Elements of Preference Avoidance
The Court noted that the U.S. Supreme Court has explained that the purpose for the trustee's power to avoid preferences is to "discourage creditors from 'racing to the courthouse to dismember the debtor during bankruptcy,' and to facilitate an equality of distribution among creditors. The Court reviewed that section 547 (b) sets forth five elements to allow an avoidance of a preference.
- Payment was to or for the benefit of a creditor
- On account of an antecedent debt
- Made while the debtor was insolvent
- Made within 90 days before the bankruptcy petition date (one year for insider)
- Effective in allowing the creditor to receive more than it would have received in a chapter 7 distribution
The Court found that the five elements of a preference were met and that the payment could avoided unless one of the exceptions set forth in section 547 (c) applied. The creditor argued that the section 547 (c)(2)(A) "ordinary course of business" exception applied. The elements of this exception are that the (i) debt was incurred in the ordinary course of business or financial affairs of the debtor and creditor and (ii) the payment was made in the ordinary course of business of the debtor and creditor. The trustee argued that this exception did not apply as the payment was made later than payments made during the pre-ninety day period and was made in response to unusual collection activity.
The Court cited the 11th Circuit case of In re Globe Mfg. Corp., 567 F.3d 1291 (11th Cir. 2009) and explained that the "ordinary course inquiry is subjective" and requires the court to consider whether the transfer was ordinary in relation to other business dealings between the creditor and debtor. It further stated that courts consider the following in making this determination:
- Prior course of dealings between the parties during the pre-preference period - Transactions during the pre-preference are examined to determine the parties' ordinary course of business and then transactions occurring during the preference period are compared to the parties' pre-preference transaction to determine if they were made in a similar manner. Although courts have various mathematical tools available to make these analyses, there is no single formula the court must use and most tend to use the "range of terms that define the transaction, rather than considering only averages." The payment need not be rigidly similar to each past transaction, but need only demonstrate "some consistency with other business transaction."
- Amount of the payments
- Timing of the Payments - Untimely payments are more likely to be considered outside the ordinary course of business. The operative date is the date of delivery of the check and not the date the check is issued, but dishonored checks are considered delivered on the date the check is actually honored by the drawee bank.

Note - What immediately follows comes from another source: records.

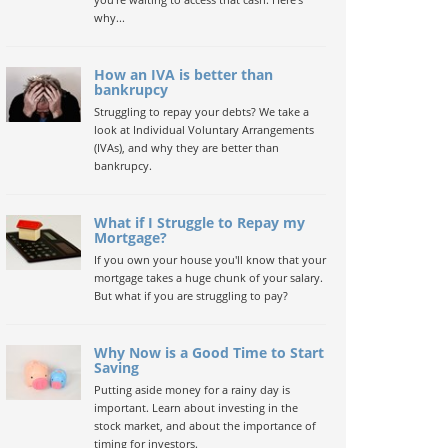
why...
How an IVA is better than
bankrupcy
Struggling to repay your debts? We take a
look at Individual Voluntary Arrangements
(IVAs), and why they are better than
bankrupcy.
What if I Struggle to Repay my
Mortgage?
If you own your house you'll know that your
mortgage takes a huge chunk of your salary.
But what if you are struggling to pay?
Why Now is a Good Time to Start
Saving
Putting aside money for a rainy day is
important. Learn about investing in the
stock market, and about the importance of
timing for investors.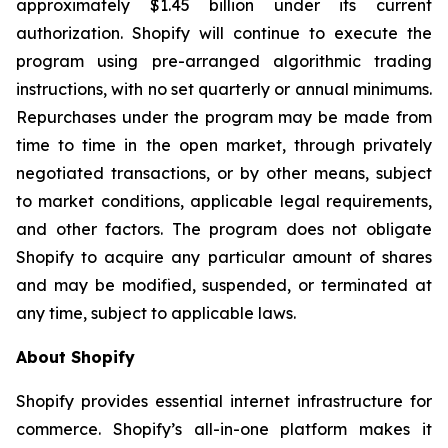
approximately $1.45 billion under its current
authorization. Shopify will continue to execute the
program using pre-arranged algorithmic trading
instructions, with no set quarterly or annual minimums.
Repurchases under the program may be made from
time to time in the open market, through privately
negotiated transactions, or by other means, subject
to market conditions, applicable legal requirements,
and other factors. The program does not obligate
Shopify to acquire any particular amount of shares
and may be modified, suspended, or terminated at
any time, subject to applicable laws.
About Shopify
Shopify provides essential internet infrastructure for
commerce. Shopify’s all-in-one platform makes it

- Circumstances surrounding the payments - Otherwise "normal" payments which result from "unusual debt collection or payment practices" are not protected. Marathon Oil Co. v. Flatau (In re Craig Oil Co.), 785 F.2d 1563, 1566 (11th Cir. 1986). In making this determination (as with aging of payments), courts "normally conduct a comparative analysis between the preference and pre-preference periods." The analysis in on a case by case basis and legal action or coercion is not required.
Although the Court found that the payment was within the range of the debtor's ordinary course of late payments, it found that the circumstances surrounding the payment indicated "unusual debt collection" and therefore took it outside of the ordinary course of business. In making this finding, the Court compared the emails between the parties during the preference and pre-preference periods and found that warning of imposition of prepaid credit status/request for next day payment and a placement of a "credit hold"(which triggered the payment herein) were substantively different types of collection activity.
New Value Defense
The Court also rejected the creditor's attempt to use the section 547 (c)(4) "new value" exception as the other credit that was extended was before and not after the challenged preference payment. The section 547 (c)(4) new value defense requires that (1) the creditor extend new value after receiving the challenged payments, 2. the new value must be unsecured, and 3. the new value must remain unpaid.
The Court found that pursuant to the 11th Circuit's decision in In re Globe Mfg. Corp., courts have the discretion to award prejudgment interest as a matter of federal common law, but that its award must be "equitable." As the Court found that the creditor's ordinary course of business defense was colorable although ultimately unpersuasive and that the creditor did not otherwise delay the proceedings, it declined to exercise its discretion to award prejudgment interest.